Benjamim, como todo herdeiro de família circense, é um predestinado. Assume-se todas as noites na fantasia do palhaço Pangaré, mas o riso começa a desbotar. As agruras da vida mambembe, precária, de resultado incerto, pesam tanto quanto o idealismo do pai Valdemar, líder da trupe e seu companheiro cômico em cena, como Puro Sangue. Entre as afinidades compartilhadas pelo jovem personagem interpretado por Selton Mello em O Palhaço, filme que dirigiu, e pelo próprio ator, certamente não estão a crise de identidade e a dúvida profissional.

Aos 38 anos, 30 deles de carreira, Selton nunca titubeou na escolha feita na infância com o apoio da mãe e dona de casa Selva e o pai bancário Dalton, a quem o ator deve seu nome, numa junção típica das famílias brasileiras. Se tanto, viveu conflitos sobre quais experiências seguir no bojo da profissão, iniciada de maneira tão precoce. O Palhaço sintetiza o dilema de Selton, prestigiado intérprete de televisão, teatro e cinema, que decidiu se arriscar atrás das câmeras.

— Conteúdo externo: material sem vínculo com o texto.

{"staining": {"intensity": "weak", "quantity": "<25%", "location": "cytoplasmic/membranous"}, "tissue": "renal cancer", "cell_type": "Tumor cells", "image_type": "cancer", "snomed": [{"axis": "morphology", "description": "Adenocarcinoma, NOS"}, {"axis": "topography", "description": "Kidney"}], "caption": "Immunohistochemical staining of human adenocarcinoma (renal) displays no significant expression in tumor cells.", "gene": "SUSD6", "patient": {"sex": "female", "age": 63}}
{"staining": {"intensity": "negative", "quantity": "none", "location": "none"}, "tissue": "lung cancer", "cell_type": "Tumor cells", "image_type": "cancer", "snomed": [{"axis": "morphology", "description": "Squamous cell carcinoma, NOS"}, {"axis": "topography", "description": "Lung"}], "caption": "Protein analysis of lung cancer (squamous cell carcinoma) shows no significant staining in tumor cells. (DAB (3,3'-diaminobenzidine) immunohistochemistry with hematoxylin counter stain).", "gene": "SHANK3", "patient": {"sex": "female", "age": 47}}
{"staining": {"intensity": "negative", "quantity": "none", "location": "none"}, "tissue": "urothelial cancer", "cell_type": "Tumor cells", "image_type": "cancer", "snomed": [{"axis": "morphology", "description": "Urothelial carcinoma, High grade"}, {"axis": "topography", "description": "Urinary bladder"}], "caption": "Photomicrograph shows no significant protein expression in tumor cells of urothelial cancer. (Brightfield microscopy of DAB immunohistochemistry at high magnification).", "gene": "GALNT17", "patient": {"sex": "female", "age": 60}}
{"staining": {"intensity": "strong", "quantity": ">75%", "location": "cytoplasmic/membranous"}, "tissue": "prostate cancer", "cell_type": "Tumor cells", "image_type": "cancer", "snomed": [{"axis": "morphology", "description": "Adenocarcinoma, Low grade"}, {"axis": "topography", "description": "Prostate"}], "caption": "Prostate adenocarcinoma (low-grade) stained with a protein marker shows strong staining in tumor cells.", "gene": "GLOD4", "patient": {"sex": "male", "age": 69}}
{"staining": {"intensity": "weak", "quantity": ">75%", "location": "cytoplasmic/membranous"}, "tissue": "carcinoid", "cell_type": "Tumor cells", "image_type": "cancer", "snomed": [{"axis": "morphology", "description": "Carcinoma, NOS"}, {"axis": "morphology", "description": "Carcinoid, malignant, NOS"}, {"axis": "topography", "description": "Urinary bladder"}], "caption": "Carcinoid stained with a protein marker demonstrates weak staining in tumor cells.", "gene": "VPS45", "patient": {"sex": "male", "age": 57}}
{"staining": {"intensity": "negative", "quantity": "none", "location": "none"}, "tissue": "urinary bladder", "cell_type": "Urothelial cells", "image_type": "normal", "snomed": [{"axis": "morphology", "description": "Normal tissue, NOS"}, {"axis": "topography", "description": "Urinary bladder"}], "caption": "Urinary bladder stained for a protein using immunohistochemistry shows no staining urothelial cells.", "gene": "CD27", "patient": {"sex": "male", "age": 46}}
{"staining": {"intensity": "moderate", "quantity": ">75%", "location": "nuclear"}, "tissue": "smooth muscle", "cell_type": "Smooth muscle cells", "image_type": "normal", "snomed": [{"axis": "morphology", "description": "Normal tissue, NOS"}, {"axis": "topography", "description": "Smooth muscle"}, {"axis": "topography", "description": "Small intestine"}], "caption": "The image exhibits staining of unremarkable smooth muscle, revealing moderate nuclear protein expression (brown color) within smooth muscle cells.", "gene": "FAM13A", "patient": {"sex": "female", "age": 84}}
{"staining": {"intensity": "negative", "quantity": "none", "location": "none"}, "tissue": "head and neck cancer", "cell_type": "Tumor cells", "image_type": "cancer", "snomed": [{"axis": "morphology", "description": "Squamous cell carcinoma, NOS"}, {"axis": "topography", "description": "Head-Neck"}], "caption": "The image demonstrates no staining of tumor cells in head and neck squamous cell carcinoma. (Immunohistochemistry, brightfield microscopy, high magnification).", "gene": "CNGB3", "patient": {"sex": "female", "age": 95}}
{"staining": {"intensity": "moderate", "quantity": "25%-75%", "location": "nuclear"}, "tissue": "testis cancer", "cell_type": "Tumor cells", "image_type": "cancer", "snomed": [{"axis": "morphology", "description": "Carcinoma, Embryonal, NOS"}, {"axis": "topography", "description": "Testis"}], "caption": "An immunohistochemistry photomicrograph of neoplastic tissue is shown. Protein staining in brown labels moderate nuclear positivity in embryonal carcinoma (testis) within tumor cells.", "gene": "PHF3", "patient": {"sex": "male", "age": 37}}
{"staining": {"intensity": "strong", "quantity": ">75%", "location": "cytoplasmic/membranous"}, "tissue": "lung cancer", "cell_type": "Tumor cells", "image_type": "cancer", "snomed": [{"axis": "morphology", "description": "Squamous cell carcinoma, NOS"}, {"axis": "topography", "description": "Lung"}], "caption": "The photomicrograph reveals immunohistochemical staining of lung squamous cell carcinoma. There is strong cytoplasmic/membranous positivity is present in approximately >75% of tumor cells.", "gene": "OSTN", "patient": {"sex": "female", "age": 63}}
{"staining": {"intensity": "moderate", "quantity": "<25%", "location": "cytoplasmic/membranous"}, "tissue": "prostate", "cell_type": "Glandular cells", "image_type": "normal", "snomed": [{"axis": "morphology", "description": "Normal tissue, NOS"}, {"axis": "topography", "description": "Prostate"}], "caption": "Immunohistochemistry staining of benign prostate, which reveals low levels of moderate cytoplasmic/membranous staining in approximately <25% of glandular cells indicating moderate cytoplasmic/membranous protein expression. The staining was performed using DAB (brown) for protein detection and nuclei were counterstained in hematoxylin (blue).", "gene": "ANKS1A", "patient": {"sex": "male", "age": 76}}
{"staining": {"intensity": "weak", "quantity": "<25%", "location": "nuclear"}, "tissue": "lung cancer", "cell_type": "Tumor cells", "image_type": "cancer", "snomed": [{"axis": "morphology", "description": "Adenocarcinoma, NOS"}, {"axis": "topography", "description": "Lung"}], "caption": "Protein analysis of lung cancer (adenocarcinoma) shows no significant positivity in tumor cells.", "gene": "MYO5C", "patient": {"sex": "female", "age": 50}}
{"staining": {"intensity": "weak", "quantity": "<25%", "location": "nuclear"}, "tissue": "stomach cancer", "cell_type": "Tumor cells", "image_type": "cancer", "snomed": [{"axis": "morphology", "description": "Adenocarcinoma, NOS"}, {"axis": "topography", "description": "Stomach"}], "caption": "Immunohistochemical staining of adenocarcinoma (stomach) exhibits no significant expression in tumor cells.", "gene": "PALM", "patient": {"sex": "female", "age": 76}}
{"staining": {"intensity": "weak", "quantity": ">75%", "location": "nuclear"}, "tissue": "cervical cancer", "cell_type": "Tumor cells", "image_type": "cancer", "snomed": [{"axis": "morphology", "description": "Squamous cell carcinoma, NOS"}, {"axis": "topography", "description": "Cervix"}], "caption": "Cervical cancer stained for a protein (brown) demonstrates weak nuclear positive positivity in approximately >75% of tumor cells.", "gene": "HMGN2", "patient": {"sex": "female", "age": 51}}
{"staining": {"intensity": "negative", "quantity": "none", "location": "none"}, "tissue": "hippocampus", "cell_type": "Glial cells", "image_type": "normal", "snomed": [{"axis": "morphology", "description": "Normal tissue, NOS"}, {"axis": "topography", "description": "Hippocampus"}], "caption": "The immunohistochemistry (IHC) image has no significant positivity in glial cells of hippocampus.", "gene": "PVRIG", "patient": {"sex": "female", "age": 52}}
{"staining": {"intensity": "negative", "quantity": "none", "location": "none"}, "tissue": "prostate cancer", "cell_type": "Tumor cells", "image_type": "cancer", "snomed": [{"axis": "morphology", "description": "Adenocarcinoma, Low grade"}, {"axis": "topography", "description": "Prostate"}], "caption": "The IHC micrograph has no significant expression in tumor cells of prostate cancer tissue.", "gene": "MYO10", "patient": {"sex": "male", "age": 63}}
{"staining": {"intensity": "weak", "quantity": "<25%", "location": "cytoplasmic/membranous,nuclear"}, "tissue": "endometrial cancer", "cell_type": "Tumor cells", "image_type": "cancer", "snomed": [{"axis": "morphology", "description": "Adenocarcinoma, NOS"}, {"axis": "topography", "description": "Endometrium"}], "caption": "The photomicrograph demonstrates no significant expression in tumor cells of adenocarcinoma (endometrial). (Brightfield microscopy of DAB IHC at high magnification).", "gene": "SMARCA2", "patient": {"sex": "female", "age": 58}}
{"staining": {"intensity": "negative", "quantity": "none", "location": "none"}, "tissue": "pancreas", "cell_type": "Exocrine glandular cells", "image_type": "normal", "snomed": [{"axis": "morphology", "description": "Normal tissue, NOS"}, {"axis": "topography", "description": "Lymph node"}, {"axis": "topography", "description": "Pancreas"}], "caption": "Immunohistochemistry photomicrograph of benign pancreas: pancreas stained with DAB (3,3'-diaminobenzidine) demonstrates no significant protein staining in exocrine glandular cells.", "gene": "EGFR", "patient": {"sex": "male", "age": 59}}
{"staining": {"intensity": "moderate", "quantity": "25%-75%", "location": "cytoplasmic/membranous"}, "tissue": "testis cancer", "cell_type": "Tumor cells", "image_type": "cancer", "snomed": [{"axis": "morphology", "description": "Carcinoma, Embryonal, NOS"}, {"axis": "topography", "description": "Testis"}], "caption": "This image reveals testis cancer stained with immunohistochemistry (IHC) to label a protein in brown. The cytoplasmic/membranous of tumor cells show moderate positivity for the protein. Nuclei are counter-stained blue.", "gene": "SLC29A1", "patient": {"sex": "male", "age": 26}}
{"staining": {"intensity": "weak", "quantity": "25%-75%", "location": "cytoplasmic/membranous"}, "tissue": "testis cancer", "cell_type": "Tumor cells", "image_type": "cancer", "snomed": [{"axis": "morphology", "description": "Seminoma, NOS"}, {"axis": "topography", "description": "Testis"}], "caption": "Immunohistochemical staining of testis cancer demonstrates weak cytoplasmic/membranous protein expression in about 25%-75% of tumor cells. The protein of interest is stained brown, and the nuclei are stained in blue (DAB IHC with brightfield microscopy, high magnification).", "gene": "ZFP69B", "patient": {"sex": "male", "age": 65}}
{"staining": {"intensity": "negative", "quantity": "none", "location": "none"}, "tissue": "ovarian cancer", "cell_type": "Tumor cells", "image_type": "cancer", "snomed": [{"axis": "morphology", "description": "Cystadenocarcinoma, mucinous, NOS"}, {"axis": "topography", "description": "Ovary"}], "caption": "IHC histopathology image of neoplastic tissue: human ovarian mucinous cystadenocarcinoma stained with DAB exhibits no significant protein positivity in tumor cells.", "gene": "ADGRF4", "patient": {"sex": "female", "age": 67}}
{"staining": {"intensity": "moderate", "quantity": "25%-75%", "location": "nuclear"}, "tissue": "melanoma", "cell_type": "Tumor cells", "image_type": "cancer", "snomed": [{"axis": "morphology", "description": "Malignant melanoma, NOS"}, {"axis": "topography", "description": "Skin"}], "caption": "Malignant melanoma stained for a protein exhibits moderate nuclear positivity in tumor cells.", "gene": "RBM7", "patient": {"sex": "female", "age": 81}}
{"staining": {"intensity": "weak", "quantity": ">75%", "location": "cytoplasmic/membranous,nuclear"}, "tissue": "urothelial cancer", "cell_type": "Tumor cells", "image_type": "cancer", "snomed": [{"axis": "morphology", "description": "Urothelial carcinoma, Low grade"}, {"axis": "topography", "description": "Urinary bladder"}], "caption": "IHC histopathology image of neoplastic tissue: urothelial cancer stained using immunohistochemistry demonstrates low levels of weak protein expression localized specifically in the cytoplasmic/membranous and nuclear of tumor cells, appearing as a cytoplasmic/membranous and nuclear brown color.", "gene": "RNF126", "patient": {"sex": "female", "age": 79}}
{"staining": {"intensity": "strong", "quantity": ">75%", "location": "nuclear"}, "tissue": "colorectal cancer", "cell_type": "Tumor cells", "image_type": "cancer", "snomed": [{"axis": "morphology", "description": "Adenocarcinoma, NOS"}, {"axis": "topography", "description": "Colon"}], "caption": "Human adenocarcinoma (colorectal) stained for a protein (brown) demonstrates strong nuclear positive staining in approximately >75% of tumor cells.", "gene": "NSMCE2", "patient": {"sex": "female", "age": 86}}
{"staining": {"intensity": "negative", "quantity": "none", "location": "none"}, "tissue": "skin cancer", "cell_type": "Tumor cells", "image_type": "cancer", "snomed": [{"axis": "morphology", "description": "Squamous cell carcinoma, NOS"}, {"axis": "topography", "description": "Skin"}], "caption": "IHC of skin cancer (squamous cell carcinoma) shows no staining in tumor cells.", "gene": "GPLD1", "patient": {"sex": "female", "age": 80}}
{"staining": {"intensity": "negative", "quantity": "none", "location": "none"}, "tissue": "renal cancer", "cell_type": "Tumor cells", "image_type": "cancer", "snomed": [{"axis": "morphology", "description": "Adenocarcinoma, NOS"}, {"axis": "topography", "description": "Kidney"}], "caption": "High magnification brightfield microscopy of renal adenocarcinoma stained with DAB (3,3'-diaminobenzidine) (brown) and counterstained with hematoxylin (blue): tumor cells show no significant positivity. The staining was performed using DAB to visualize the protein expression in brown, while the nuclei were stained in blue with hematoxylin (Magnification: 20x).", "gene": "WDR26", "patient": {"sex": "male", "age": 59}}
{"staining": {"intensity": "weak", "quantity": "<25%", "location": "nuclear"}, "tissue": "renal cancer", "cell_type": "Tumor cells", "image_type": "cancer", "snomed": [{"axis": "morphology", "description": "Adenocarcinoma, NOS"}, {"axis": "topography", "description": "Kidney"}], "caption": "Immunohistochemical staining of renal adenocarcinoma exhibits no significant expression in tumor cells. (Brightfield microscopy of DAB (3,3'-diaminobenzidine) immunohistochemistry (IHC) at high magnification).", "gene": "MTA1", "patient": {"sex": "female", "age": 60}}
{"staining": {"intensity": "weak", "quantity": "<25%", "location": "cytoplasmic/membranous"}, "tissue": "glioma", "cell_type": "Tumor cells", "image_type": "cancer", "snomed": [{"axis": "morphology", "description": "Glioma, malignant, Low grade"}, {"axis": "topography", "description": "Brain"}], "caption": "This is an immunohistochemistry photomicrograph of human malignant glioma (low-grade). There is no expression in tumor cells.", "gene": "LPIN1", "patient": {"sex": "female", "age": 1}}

A direção surgiu cautelosamente para ele. Em 2006, resolveu contar história no curta-metragem Quando o Tempo Cair. Dois anos depois, pretendeu deixar sua marca autoral no longa-metragem Feliz Natal e agora alcançou a afirmação equilibrada e elogiada. Não faltou mesmo o reconhecimento de uma importante vitrine como o Paulínia Festival de Cinema, que conferiu ao realizador o prêmio de melhor direção e roteiro, este em parceria com Marcelo Vindicatto, seu colaborador frequente.

Significativo para um ator que deseja experimentar e se encontrar na direção, passagem nem sempre modelar no Brasil, O Palhaço é uma confluência de raízes e interesses de Selton, ainda que ele relativize o contexto. “Não fui ao circo para falar de mim, da minha terra, da minha formação. Apenas achei a linguagem mais apropriada para chegar ao grande público”, diz a CartaCapital no dia seguinte a uma exibição em Paulínia, durante a qual a intenção do diretor de se tornar acessível se realizou no limite do tumulto. Seu rosto, melancólico como Benjamim ou disfarçado de Pangaré, colaborou para subir o milhar de espectadores naquela ocasião. A prova de Paulínia fez crescer as expectativas de público a partir de 28 de outubro, quando o filme chega aos cinemas brasileiros em circuito comercial.

Não se trata, contudo, de uma película com expectativa popular apenas, antes de um bom filme, que faz entrosar de maneira feliz o universo de referências pessoais de seu diretor com o talento de seus ótimos colaboradores, seja em cena, como Paulo José na figura do pai, seja fora dela, no figurino de Kika Lopes, outro troféu em Paulínia.

Nenhum desses feitos, contudo, explica mais os alicerces do filme do que a presença de coadjuvantes de um humor antigo ao público, mas recorrente a Selton. As figuras de Jorge Loredo, o Zé Bonitinho, protagonista do curta-metragem anterior, de Ferrugem e de Moacyr Franco, este numa estreia no cinema presenteada com o prêmio de ator coadjuvante, povoaram a infância e a adolescência do diretor quando se sentava diante da tevê com o pai. Ainda que seu Benjamim seja referência direta ao palhaço negro Benjamim de Oliveira (1870-1954) e a lista de profissionais admirados cresça para Jacques Tati, Peter Sellers, Carlo Collodi e seu Pinóquio, Federico Fellini, e até o pintor Marc Chagall, nada parece superar a convivência com o genuíno e ingênuo riso de Renato Aragão e outros Trapalhões. “A infância guarda todos os segredos da vida”, Selton filosofa.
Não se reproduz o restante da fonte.